The most common cause of ulnar sided wrist pain that I see in my office is due to either irritation or tearing of a cartilage in the wrist. This has the elegant name of the triangular fibrocartilage, or TFCC for short. The TFCC is a cartilage that helps hold together the radius and ulnar bones at the wrist. A number of other ligaments and tendons are involved in providing wrist stability, but the TFCC undergoes a lot of stress form normal day to day use of the hand and wrist. The main stress on the cartilage is caused turning the hand over flat so that your palm faces the floor (known as pronation) and turning your palm up towards the ceiling (known as supination). Since we’re constantly performing these actions, the TFCC undergoes a lot of stress, and as we age the cartilage can tear. Most of the time a torn TFCC cartilage doesn’t cause any pain or problems but sometimes the cartilage gets irritated and starts to cause pain and swelling on the ulnar side of the wrist. Some patients will have catching and popping in their wrists. There is a soft spot on the ulnar side of the wrist between the ulna and the other wrist bones and this is where the TFCC is located. That’s where people are tender when they have an irritated TFCC. The good news is that most tears will calm down with rest, splinting, and non-steroidal anti inflammatory drugs such as Advil or Alleve. If those conservative measures don’t work then cortisone shots can be very effective in getting rid of the pain and irritation. In a small number of cases arthroscopic surgery can be performed to debride or clean out the cartilage.

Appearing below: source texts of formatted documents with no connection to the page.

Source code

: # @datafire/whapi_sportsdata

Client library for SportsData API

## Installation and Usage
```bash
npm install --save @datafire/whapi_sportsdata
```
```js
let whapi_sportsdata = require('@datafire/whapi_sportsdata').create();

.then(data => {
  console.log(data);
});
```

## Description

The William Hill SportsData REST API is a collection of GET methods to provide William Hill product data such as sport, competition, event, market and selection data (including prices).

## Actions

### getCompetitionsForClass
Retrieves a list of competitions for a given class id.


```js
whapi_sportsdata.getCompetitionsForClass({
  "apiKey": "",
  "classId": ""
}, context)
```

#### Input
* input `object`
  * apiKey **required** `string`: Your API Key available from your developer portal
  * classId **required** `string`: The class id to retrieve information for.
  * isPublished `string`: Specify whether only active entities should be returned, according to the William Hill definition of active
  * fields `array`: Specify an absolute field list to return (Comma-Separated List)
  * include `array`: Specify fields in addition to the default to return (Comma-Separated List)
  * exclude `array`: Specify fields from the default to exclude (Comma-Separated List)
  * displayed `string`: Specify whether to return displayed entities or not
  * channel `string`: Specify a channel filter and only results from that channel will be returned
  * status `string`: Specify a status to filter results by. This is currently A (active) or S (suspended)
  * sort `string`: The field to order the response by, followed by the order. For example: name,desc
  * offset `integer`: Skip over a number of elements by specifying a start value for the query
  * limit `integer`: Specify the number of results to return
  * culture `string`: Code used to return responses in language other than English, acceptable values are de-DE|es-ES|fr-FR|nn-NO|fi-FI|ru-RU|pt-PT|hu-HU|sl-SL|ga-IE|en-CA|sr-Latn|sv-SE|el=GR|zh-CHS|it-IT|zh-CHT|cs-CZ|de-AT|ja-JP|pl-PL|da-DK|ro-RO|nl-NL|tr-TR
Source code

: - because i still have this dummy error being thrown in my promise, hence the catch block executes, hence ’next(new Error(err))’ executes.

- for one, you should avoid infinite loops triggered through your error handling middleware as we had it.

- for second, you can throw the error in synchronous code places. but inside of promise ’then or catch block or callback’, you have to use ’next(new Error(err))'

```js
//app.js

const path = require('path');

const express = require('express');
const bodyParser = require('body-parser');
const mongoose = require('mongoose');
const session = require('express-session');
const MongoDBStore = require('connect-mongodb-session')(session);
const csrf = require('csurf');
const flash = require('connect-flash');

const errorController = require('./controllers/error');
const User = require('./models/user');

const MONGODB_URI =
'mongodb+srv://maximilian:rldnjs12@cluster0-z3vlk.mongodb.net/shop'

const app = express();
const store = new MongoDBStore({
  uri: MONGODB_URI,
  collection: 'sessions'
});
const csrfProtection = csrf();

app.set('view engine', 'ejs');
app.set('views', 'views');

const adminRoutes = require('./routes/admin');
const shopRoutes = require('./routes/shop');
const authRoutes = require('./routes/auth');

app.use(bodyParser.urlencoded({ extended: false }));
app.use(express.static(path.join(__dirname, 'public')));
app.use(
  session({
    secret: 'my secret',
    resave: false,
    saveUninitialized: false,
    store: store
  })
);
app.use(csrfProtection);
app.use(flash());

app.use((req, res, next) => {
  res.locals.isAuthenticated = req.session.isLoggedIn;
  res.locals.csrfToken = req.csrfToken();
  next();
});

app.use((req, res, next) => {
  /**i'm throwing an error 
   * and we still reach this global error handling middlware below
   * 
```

Another common area of pain on the ulnar side of the wrist comes from a wrist tendon that runs right above the TFCC called the extensor carpi ulnaris tendon, or ECU for short. The ECU runs in a sheath just over the TFCC and helps the TFCC hold the radius and ulna together at the wrist. Thus the ECU is subject to much of the stress and strain that the TFCC is, and some people will actually have problems with both the TFCC and the ECU. The ECU tendon can get irritated in it’s sheath and becomes inflamed and irritated. The treatment of ECU tendonitis is basically the same as for the TFCC. Rest. splints and medication can help, cortisone shots work pretty well, and for people who don’t get better surgery can be performed to clean out the tendon sheath.

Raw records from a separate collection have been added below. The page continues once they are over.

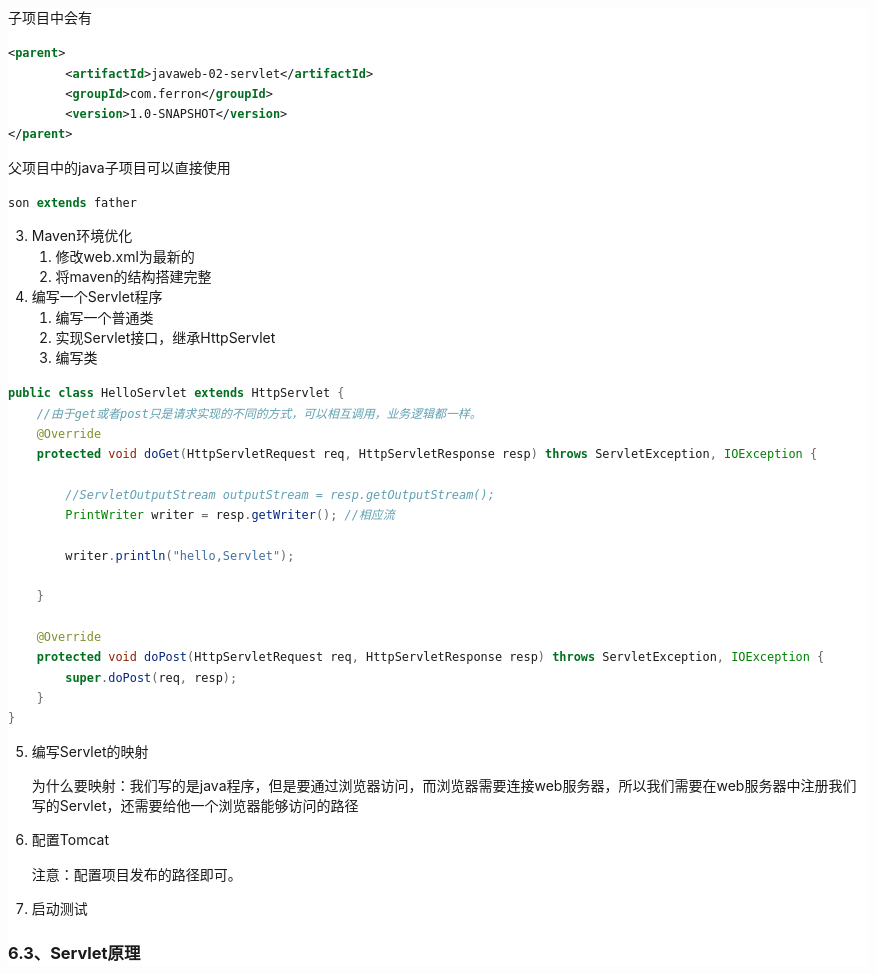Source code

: 子项目中会有

```xml
<parent>
        <artifactId>javaweb-02-servlet</artifactId>
        <groupId>com.ferron</groupId>
        <version>1.0-SNAPSHOT</version>
</parent>
```

父项目中的java子项目可以直接使用

```java
son extends father
```

3. Maven环境优化
   1. 修改web.xml为最新的
   2. 将maven的结构搭建完整
4. 编写一个Servlet程序
   1. 编写一个普通类
   2. 实现Servlet接口，继承HttpServlet
   3. 编写类

```java
public class HelloServlet extends HttpServlet {
    //由于get或者post只是请求实现的不同的方式，可以相互调用，业务逻辑都一样。
    @Override
    protected void doGet(HttpServletRequest req, HttpServletResponse resp) throws ServletException, IOException {

        //ServletOutputStream outputStream = resp.getOutputStream();
        PrintWriter writer = resp.getWriter(); //相应流

        writer.println("hello,Servlet");

    }

    @Override
    protected void doPost(HttpServletRequest req, HttpServletResponse resp) throws ServletException, IOException {
        super.doPost(req, resp);
    }
}
```

5. 编写Servlet的映射

   为什么要映射：我们写的是java程序，但是要通过浏览器访问，而浏览器需要连接web服务器，所以我们需要在web服务器中注册我们写的Servlet，还需要给他一个浏览器能够访问的路径

6. 配置Tomcat

   注意：配置项目发布的路径即可。

7. 启动测试

### 6.3、Servlet原理
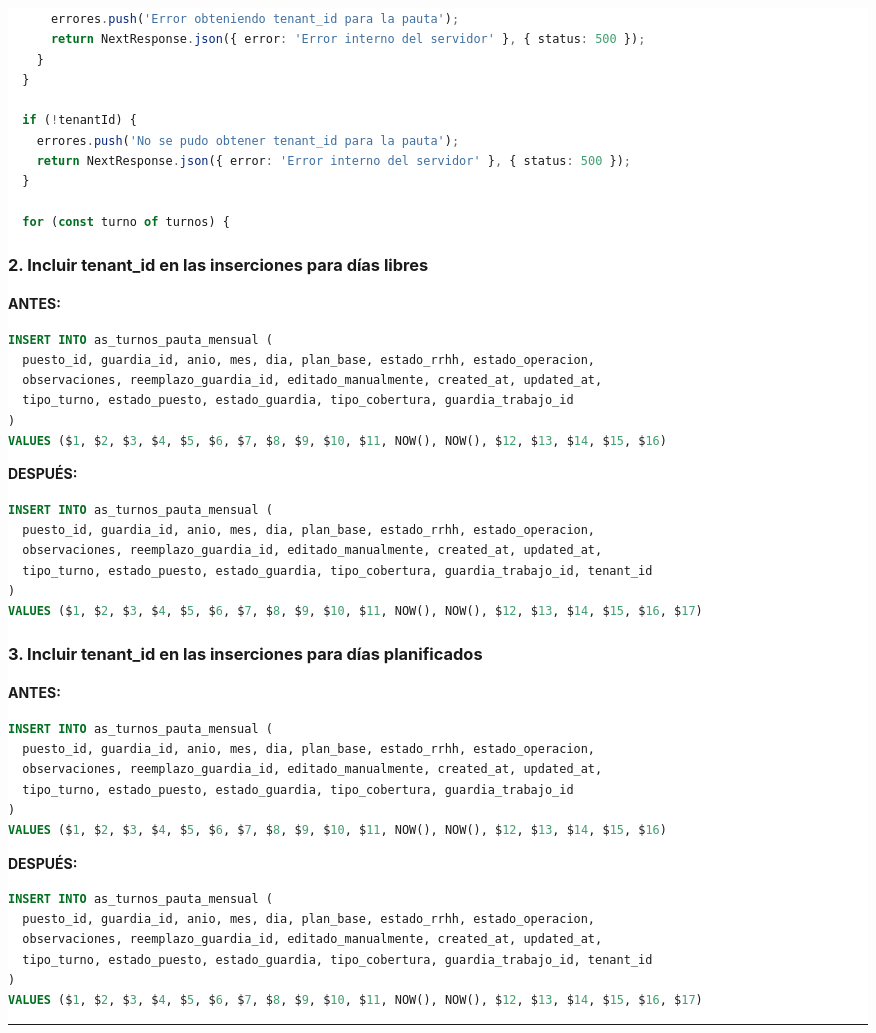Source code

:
 ```typescript
      errores.push('Error obteniendo tenant_id para la pauta');
      return NextResponse.json({ error: 'Error interno del servidor' }, { status: 500 });
    }
  }

  if (!tenantId) {
    errores.push('No se pudo obtener tenant_id para la pauta');
    return NextResponse.json({ error: 'Error interno del servidor' }, { status: 500 });
  }

  for (const turno of turnos) {
```

### **2. Incluir tenant_id en las inserciones para días libres**

**ANTES:**
```sql
INSERT INTO as_turnos_pauta_mensual (
  puesto_id, guardia_id, anio, mes, dia, plan_base, estado_rrhh, estado_operacion,
  observaciones, reemplazo_guardia_id, editado_manualmente, created_at, updated_at,
  tipo_turno, estado_puesto, estado_guardia, tipo_cobertura, guardia_trabajo_id
)
VALUES ($1, $2, $3, $4, $5, $6, $7, $8, $9, $10, $11, NOW(), NOW(), $12, $13, $14, $15, $16)
```

**DESPUÉS:**
```sql
INSERT INTO as_turnos_pauta_mensual (
  puesto_id, guardia_id, anio, mes, dia, plan_base, estado_rrhh, estado_operacion,
  observaciones, reemplazo_guardia_id, editado_manualmente, created_at, updated_at,
  tipo_turno, estado_puesto, estado_guardia, tipo_cobertura, guardia_trabajo_id, tenant_id
)
VALUES ($1, $2, $3, $4, $5, $6, $7, $8, $9, $10, $11, NOW(), NOW(), $12, $13, $14, $15, $16, $17)
```

### **3. Incluir tenant_id en las inserciones para días planificados**

**ANTES:**
```sql
INSERT INTO as_turnos_pauta_mensual (
  puesto_id, guardia_id, anio, mes, dia, plan_base, estado_rrhh, estado_operacion,
  observaciones, reemplazo_guardia_id, editado_manualmente, created_at, updated_at,
  tipo_turno, estado_puesto, estado_guardia, tipo_cobertura, guardia_trabajo_id
)
VALUES ($1, $2, $3, $4, $5, $6, $7, $8, $9, $10, $11, NOW(), NOW(), $12, $13, $14, $15, $16)
```

**DESPUÉS:**
```sql
INSERT INTO as_turnos_pauta_mensual (
  puesto_id, guardia_id, anio, mes, dia, plan_base, estado_rrhh, estado_operacion,
  observaciones, reemplazo_guardia_id, editado_manualmente, created_at, updated_at,
  tipo_turno, estado_puesto, estado_guardia, tipo_cobertura, guardia_trabajo_id, tenant_id
)
VALUES ($1, $2, $3, $4, $5, $6, $7, $8, $9, $10, $11, NOW(), NOW(), $12, $13, $14, $15, $16, $17)
```

---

The problems I’ve described are usually chronic in nature and occur without an specific injury such as a fall or car accident. However both the TFCC and the ECU tendon can be damaged from a distinct, acute injury. The acute injuries can also be treated by conservative means such as splints or cortisone injections, but it’s probably a little more common to have to have some sort of surgery in the acute situation.

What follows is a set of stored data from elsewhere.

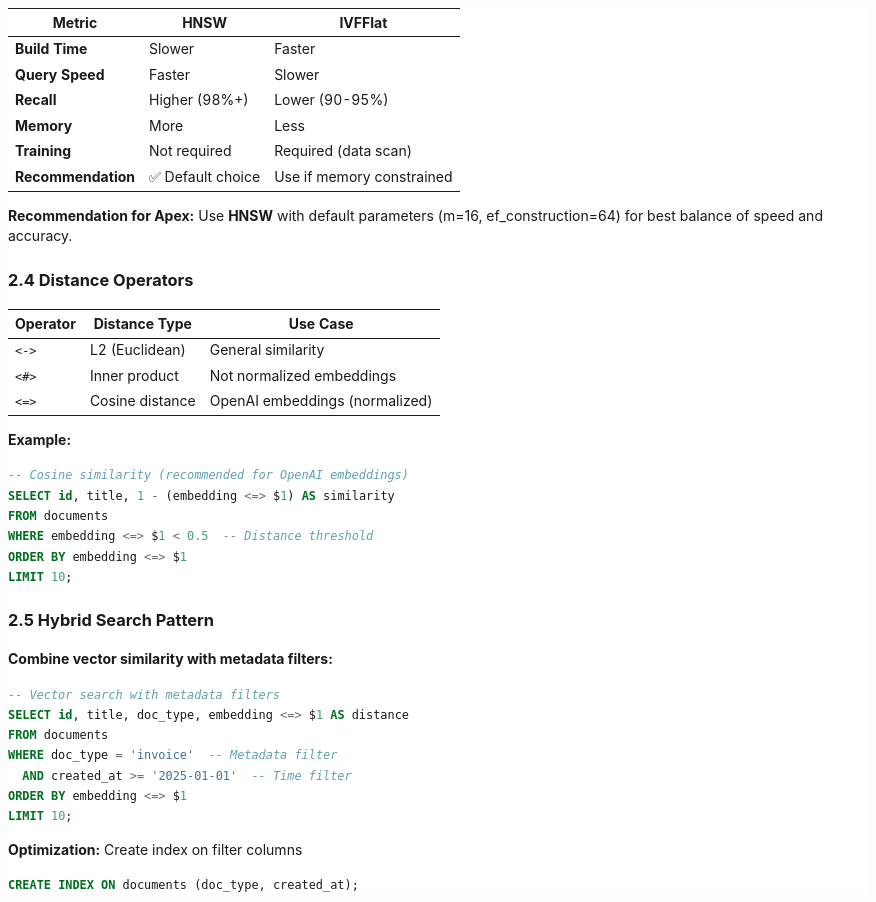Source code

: | Metric | HNSW | IVFFlat |
|--------|------|---------|
| **Build Time** | Slower | Faster |
| **Query Speed** | Faster | Slower |
| **Recall** | Higher (98%+) | Lower (90-95%) |
| **Memory** | More | Less |
| **Training** | Not required | Required (data scan) |
| **Recommendation** | ✅ Default choice | Use if memory constrained |

**Recommendation for Apex:** Use **HNSW** with default parameters (m=16, ef_construction=64) for best balance of speed and accuracy.

### 2.4 Distance Operators

| Operator | Distance Type | Use Case |
|----------|---------------|----------|
| `<->` | L2 (Euclidean) | General similarity |
| `<#>` | Inner product | Not normalized embeddings |
| `<=>` | Cosine distance | OpenAI embeddings (normalized) |

**Example:**
```sql
-- Cosine similarity (recommended for OpenAI embeddings)
SELECT id, title, 1 - (embedding <=> $1) AS similarity
FROM documents
WHERE embedding <=> $1 < 0.5  -- Distance threshold
ORDER BY embedding <=> $1
LIMIT 10;
```

### 2.5 Hybrid Search Pattern

**Combine vector similarity with metadata filters:**

```sql
-- Vector search with metadata filters
SELECT id, title, doc_type, embedding <=> $1 AS distance
FROM documents
WHERE doc_type = 'invoice'  -- Metadata filter
  AND created_at >= '2025-01-01'  -- Time filter
ORDER BY embedding <=> $1
LIMIT 10;
```

**Optimization:** Create index on filter columns
```sql
CREATE INDEX ON documents (doc_type, created_at);
```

There are other causes of wrist pain along the ulnar side of the wrist but they are much less common that the two we’ve already discussed. People can develop growths such as ganglion cysts on the ulnar side of the wrist, but they are fairly rare. In addition, a certain group of patients will have a situation where the ulna bone is a little longer than the radius bone at the wrist. This can cause the ulna to bang into the wrist bones and cause many problems, including tearing the TFCC and some of the wrist ligaments. This is called ulnar abutment syndrome and can often require surgery to clean out the wrist and shorten the ulna so it won’t keep causing problems. A few patients will have arthritis where the radius and ulna meet, which usually causes catching and grinding in the wrist.
Most of the problems on the ulnar side of the wrist can be diagnosed through the history and and examination by the surgeon. X-rays are usually needed to make sure there isn’t any arthritis or to see if there is evidence of ulnar abutment syndrome. Occasionally an MRI is useful if the diagnosis isn’t clear from the history, exam and xrays.